What would be different if we dug deeper into our lexicon and discovered words that aligned more closely with what we were really trying to say rather than grabbing the first one that comes to mind? 

Or if we didn’t engage in using meaningless fillers - the ums and ahhs that save us from the uncomfortable awkward pauses or worse yet---  act like a kind of filibuster discouraging discourse and any chance of connection?

And why does the art of speaking refer only to public speaking? What about the art of speaking in everyday communication? 

In his book “The Four Agreements”,  Don Miguel Ruez says be impeccable with your word…Speak with integrity, honesty, and truthfulness and say only what you mean.

But unless we choose our words carefully, how are we able to do that?

We tell our children to “use your words” when they are upset. Studies show that giving words to feelings can make them become a lot less overwhelming or upsetting.  And evidence shows that “affect labeling,” can itself be a form of emotion regulation. 

As children we used more general words like happy mad sad but as adults, we have an ability to be more clear about what those words and feelings depict to us. Sad for me may not be the same as sad for you. A quick google of the synonym brings up all sorts of choices: unhappy, dejected, regretful, downhearted  and so on.

There is a thrill of finding the perfect fit to describe what you mean but if we don’t take the time to practice growing our vocabulary and then using our words, we won’t be able to access them under stress and will default to overused words forgoing any chance of original thought.….

Like anything worth developing, it takes courage and commitment and word shaming is real.  Have friends ever called you out when you’ve used a word you hadn’t used before and then teased you with “ooh that’s a big word”. I know I have. 

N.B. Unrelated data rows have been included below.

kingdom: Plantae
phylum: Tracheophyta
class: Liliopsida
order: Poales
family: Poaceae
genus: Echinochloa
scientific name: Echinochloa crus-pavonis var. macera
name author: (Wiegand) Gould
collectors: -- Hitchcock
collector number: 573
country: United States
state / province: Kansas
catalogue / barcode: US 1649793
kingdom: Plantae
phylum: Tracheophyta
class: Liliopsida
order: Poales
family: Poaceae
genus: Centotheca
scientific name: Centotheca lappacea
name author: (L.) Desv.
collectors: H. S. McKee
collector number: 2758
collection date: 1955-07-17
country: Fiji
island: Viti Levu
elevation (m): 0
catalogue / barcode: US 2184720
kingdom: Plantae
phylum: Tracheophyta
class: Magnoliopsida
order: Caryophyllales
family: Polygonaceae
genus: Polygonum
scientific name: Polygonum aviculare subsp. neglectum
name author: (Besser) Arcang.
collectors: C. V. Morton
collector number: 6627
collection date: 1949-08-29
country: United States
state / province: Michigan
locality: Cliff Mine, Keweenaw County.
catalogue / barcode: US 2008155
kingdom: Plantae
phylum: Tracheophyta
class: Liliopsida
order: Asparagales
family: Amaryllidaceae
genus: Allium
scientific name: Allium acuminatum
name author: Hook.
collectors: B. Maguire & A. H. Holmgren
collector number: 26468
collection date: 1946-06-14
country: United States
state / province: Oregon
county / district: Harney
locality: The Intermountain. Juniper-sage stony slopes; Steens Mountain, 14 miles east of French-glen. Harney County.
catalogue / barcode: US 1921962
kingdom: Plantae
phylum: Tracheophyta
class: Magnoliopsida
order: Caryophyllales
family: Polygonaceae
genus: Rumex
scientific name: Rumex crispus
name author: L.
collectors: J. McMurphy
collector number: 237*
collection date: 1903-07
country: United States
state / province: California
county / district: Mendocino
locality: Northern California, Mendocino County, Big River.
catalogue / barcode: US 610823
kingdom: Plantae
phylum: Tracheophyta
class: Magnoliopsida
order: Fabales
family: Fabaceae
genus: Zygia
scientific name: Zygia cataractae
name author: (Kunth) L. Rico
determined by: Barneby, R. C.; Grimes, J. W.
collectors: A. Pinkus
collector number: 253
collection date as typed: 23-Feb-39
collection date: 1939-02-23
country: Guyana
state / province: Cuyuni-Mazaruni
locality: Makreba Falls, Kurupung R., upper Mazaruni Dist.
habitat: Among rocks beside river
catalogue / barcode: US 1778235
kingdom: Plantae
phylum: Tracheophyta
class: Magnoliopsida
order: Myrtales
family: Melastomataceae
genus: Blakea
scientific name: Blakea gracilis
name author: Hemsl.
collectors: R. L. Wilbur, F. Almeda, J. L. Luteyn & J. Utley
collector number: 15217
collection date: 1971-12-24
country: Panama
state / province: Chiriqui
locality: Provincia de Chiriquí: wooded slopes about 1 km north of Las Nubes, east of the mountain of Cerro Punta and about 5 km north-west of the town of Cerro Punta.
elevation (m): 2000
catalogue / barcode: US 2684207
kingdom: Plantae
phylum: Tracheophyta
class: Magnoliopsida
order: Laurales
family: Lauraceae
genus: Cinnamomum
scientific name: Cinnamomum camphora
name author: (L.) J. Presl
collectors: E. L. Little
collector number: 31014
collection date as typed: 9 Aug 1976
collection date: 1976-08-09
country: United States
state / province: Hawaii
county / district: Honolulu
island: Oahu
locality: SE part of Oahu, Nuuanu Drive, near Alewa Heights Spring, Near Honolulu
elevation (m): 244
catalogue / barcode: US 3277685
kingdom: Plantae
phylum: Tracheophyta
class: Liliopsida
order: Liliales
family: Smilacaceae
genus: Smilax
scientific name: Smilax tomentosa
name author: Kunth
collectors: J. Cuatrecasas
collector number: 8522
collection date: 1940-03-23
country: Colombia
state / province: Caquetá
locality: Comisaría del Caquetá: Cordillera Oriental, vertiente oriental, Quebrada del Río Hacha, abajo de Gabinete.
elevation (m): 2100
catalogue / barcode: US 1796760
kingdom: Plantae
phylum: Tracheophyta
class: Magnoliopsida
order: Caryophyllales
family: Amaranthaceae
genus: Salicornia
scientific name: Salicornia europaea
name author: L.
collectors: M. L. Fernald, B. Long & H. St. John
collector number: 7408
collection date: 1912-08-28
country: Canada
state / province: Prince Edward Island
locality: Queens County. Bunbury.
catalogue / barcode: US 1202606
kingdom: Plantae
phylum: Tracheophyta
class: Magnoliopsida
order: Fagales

This kind of behavior discourages us from learning and scares us away from demonstrating new knowledge.I’m willing to wager that not one of us hasn’t come across a word that we’ve been saying wrong our whole life.

Some words are misused so often that their original meaning has changed over time. Awful, for example, originally meant  "inspiring reverential wonder, and “Terrific” meant "to inspire fear." but over time they’ve been used incorrectly so often that they now depict the exact opposite.

The good news is we have bountiful resources at our fingertips should we decide to use them. There really is no excuse for not using our words powerfully - there is an endless array to choose from so why not use your words and become your own thought leader. 

It occurs to me that words aren’t dissimilar from values in that you can either pay lip service to them or you can be fully connected to their meaning and why you chose them.….and like each one of us - words have origin stories!!! How cool is that?


I’m Lisa Hopkins, thanks for listening, stay safe and healthy everyone and remember to live in the moment (and to use your words!)